• TEXT SECTION:
MasterCraftByHenry said:


> I am a master painter from Germany
> As a master painter from Europe with 50 years experience I can hopefully set the record straight as to why we use ammonia in our paint. It is strictly for Etching the surface to create a greater adhesion of the latex paint. The recipe is 1 cup ammonia to a 1 gallon of paint.
> Similarly we use a bit of bleach in paint if there is a surface that has issues with black mold.
> Under no circumstances should bleach an ammonia ever be mixed together. This creates a caustic solution that will attack the lining of the lungs and esophagus. I hope that I have been able to answer your questions.


We waited more than 12 years for you to answer this question you know. All of us huddling around our computers day-in and day-out. 

Playing chemist and altering the pH and overall composition of any architectural paints would void any/all manufacturer's warrantees and is ill-advised. If you wanna throw some paint stew in a pot and slop it on your own home, fine. Not on a paying customer's home. Instead of mixing stuff in paint to eliminate a step in prep, (and that's what it seems you're doing), how about just etching first when you need to etch and using bleach to kill mold on surfaces before you paint? 
What's next? Adding a bunch of water to the paint so it cleans before it paints?
Maybe adding a 5-in-1 and some trash bags to the paint so it could unmask for you after it dries?


----------



## Redux (Oct 27, 2018)

MasterCraftByHenry said:


> I am a master painter from Germany
> 
> As a master painter from Europe with 50 years experience I can hopefully set the record straight as to why we use ammonia in our paint. It is strictly for Etching the surface to create a greater adhesion of the latex paint. The recipe is 1 cup ammonia to a 1 gallon of paint.

• MATERIAL PROVIDED:
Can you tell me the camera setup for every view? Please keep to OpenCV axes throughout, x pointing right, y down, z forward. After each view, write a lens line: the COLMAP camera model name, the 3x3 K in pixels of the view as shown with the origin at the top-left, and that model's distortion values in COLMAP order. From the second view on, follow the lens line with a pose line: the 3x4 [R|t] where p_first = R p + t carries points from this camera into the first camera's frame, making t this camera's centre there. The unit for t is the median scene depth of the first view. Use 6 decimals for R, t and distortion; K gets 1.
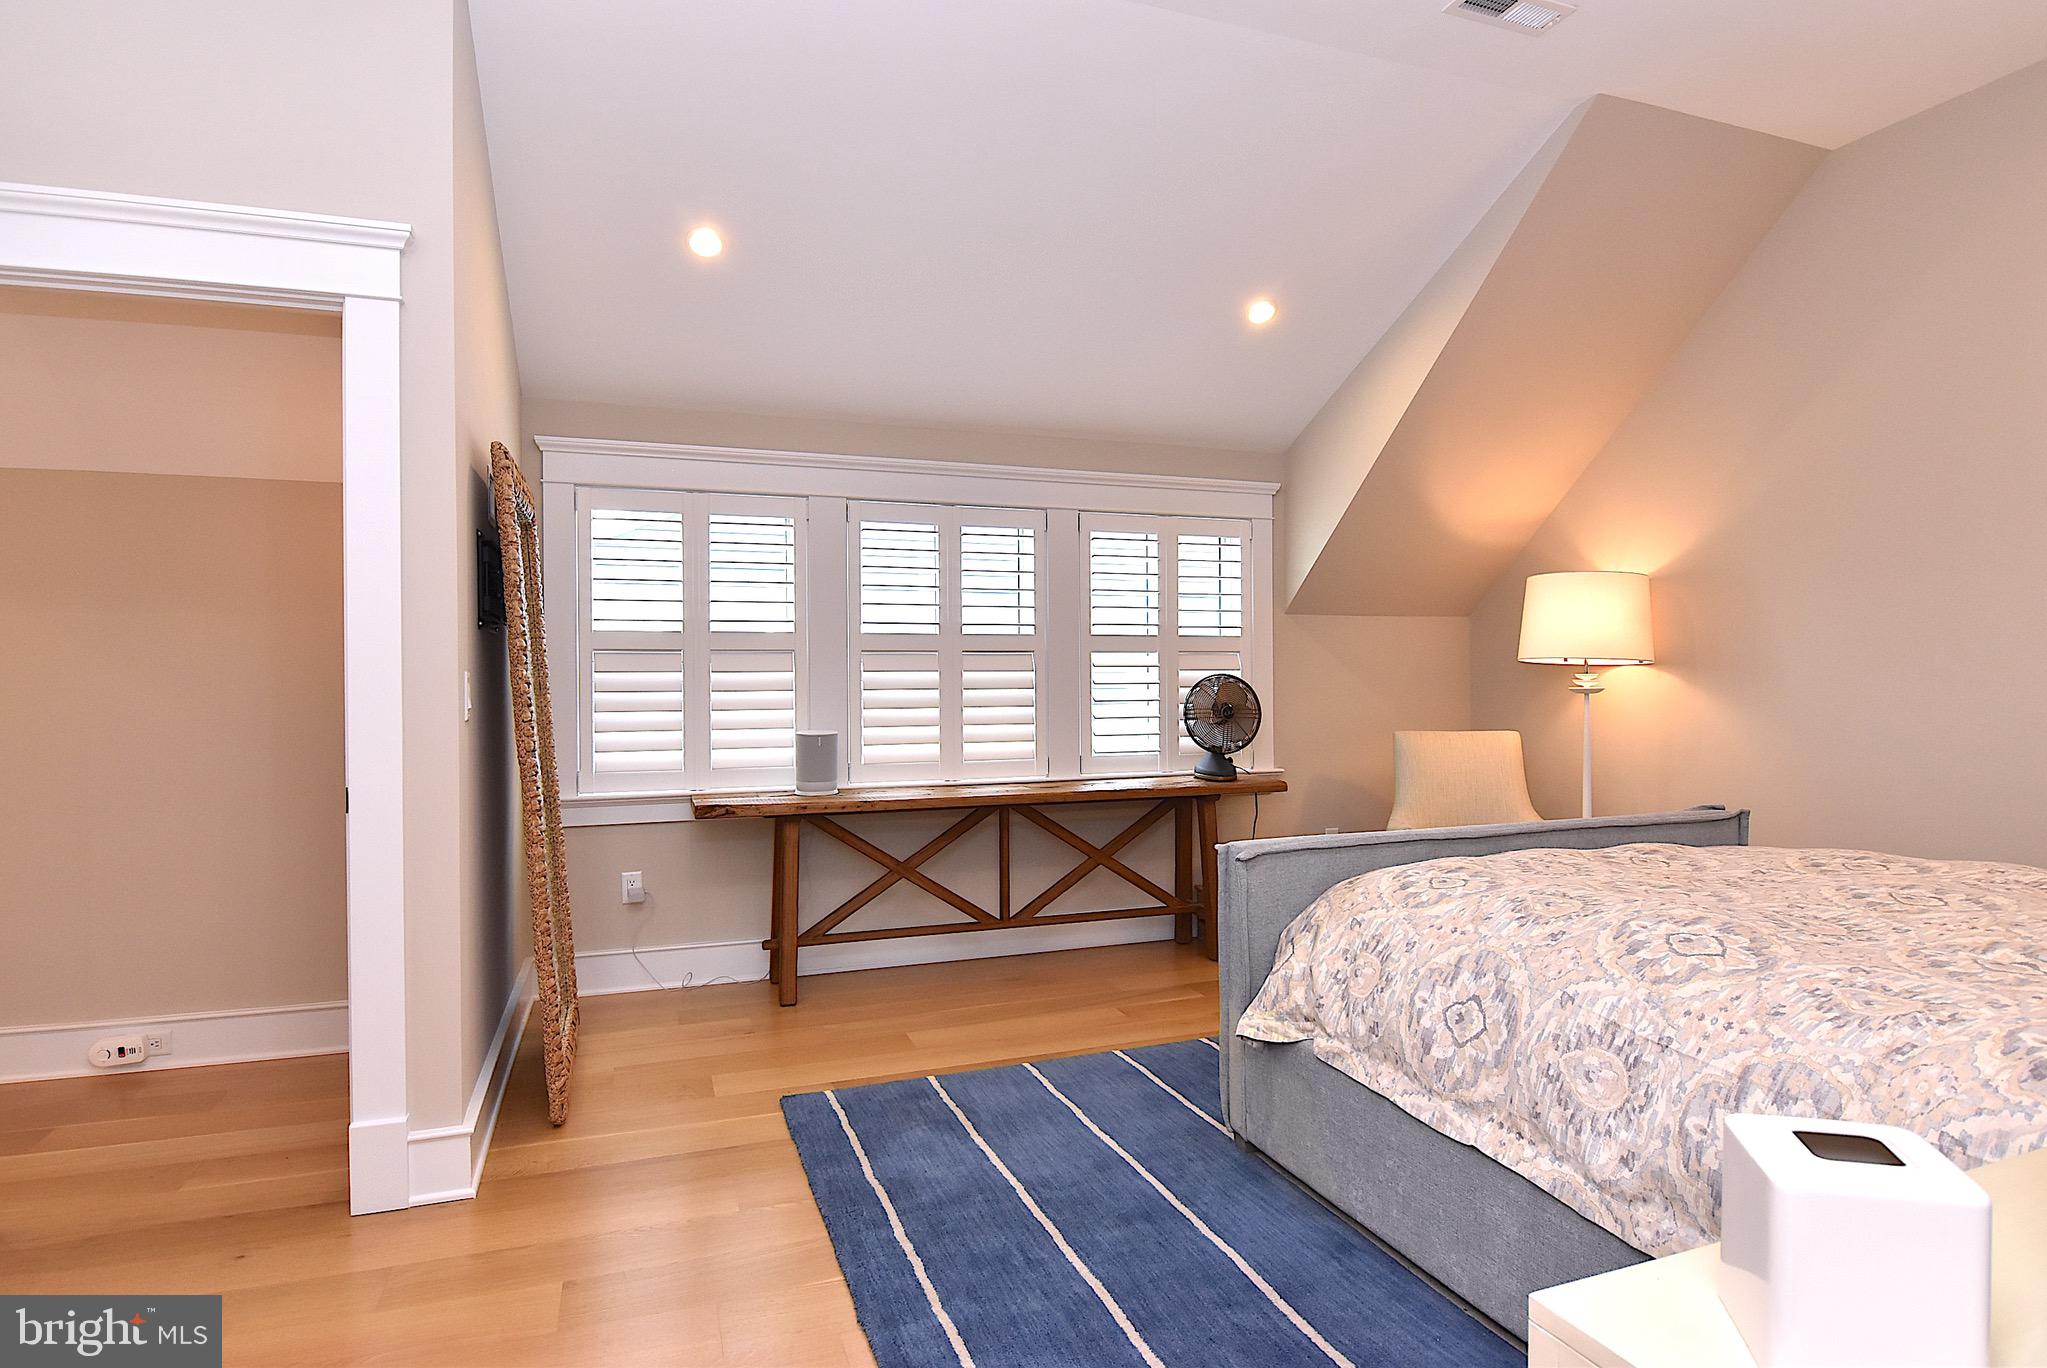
lens RADIAL K [[1088.5, 0, 1033.2], [0, 1088.5, 675.8], [0, 0, 1]] dist [-0.005258, -0.009528]
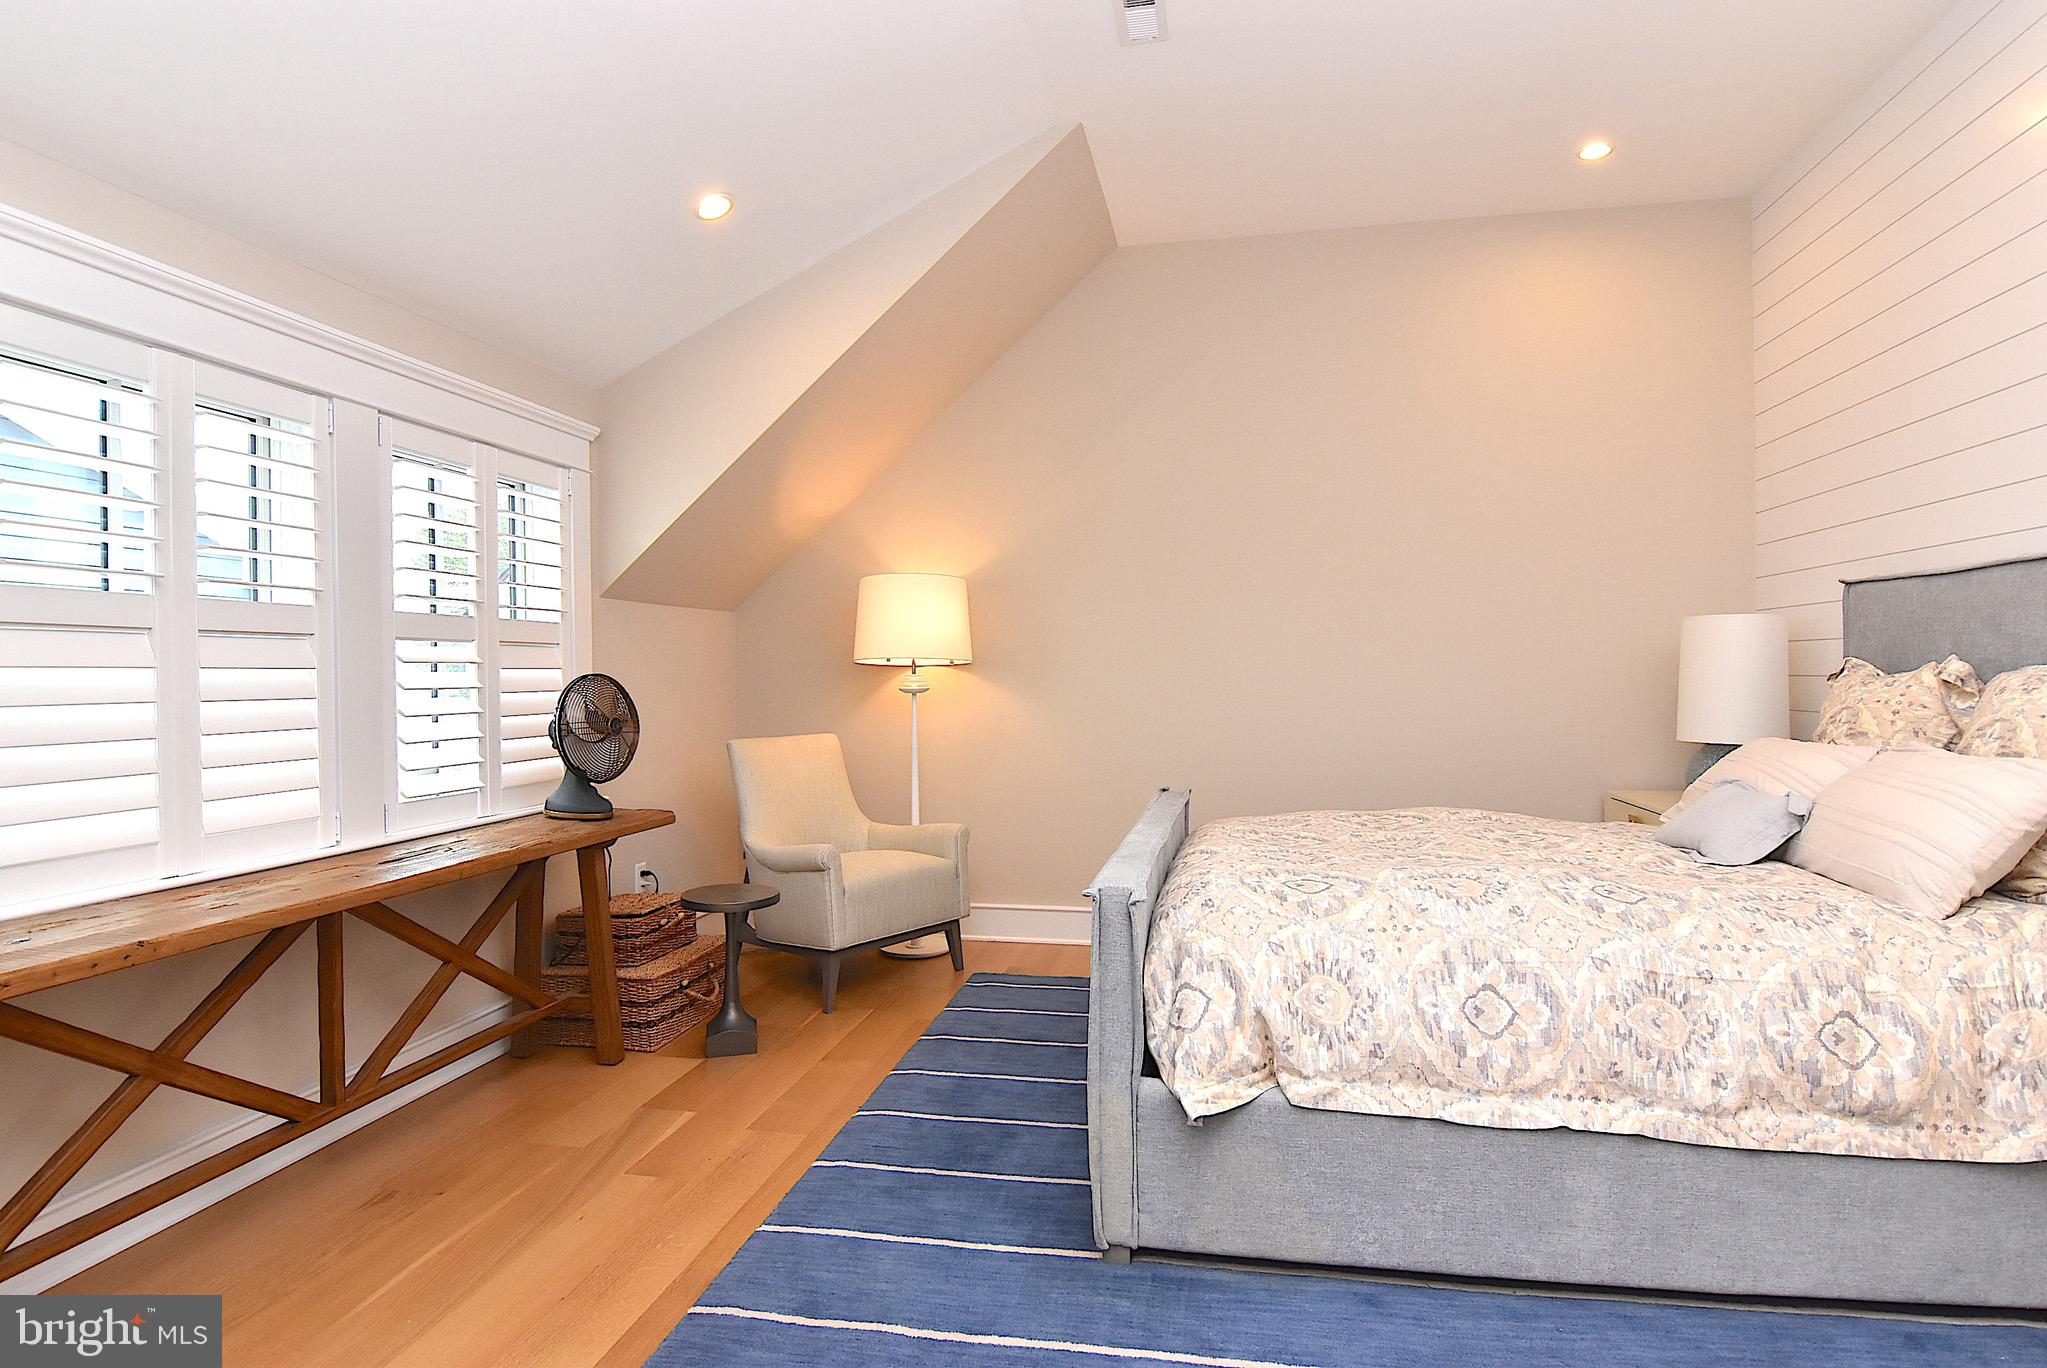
lens RADIAL K [[1088.5, 0, 1029.5], [0, 1088.5, 691.5], [0, 0, 1]] dist [-0.005258, -0.009528]
pose [[0.519328, -0.014161, 0.854458, -0.594331], [0.004315, 0.999893, 0.013948, 0.002314], [-0.854564, -0.003556, 0.519334, 0.727949]]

• EXERCISE SET:
(A) Copy out every line of the records that contains the word "lens".
(B) Write the next part of the forum thread about adding ammonia to paint, picking up after its final sentence.

• OUTPUTS FOR THE TASKS:
(A)
Can you tell me the camera setup for every view? Please keep to OpenCV axes throughout, x pointing right, y down, z forward. After each view, write a lens line: the COLMAP camera model name, the 3x3 K in pixels of the view as shown with the origin at the top-left, and that model's distortion values in COLMAP order. From the second view on, follow the lens line with a pose line: the 3x4 [R|t] where p_first = R p + t carries points from this camera into the first camera's frame, making t this camera's centre there. The unit for t is the median scene depth of the first view. Use 6 decimals for R, t and distortion; K gets 1.
lens RADIAL K [[1088.5, 0, 1033.2], [0, 1088.5, 675.8], [0, 0, 1]] dist [-0.005258, -0.009528]
lens RADIAL K [[1088.5, 0, 1029.5], [0, 1088.5, 691.5], [0, 0, 1]] dist [-0.005258, -0.009528]

(B)
> Similarly we use a bit of bleach in paint if there is a surface that has issues with black mold.
> Under no circumstances should bleach an ammonia ever be mixed together. This creates a caustic solution that will attack the lining of the lungs and esophagus. I hope that I have been able to answer your questions.


One problem with adding bleach to paint is the byproduct sodium chloride salts becoming entrapped in the film, sodium chloride being hygroscopic & absorbing liquid water and atmospheric moisture into and beneath the film (more commonly known as chloride entrapment in the architectural coatings industry). Chloride entrapment can result in osmotic blistering, and can also promote re-growth of mildew/premature decay of wood substrates.


----------



## Joe67 (Aug 12, 2016)

Some topics just don't die, I guess...


----------



## Workaholic (Apr 17, 2007)

What's funny is I was scrolling through and liking a few posts and was like 2009 wtf? 

Bottom line is adding ammonia by the quart seems like foolishness to this guy.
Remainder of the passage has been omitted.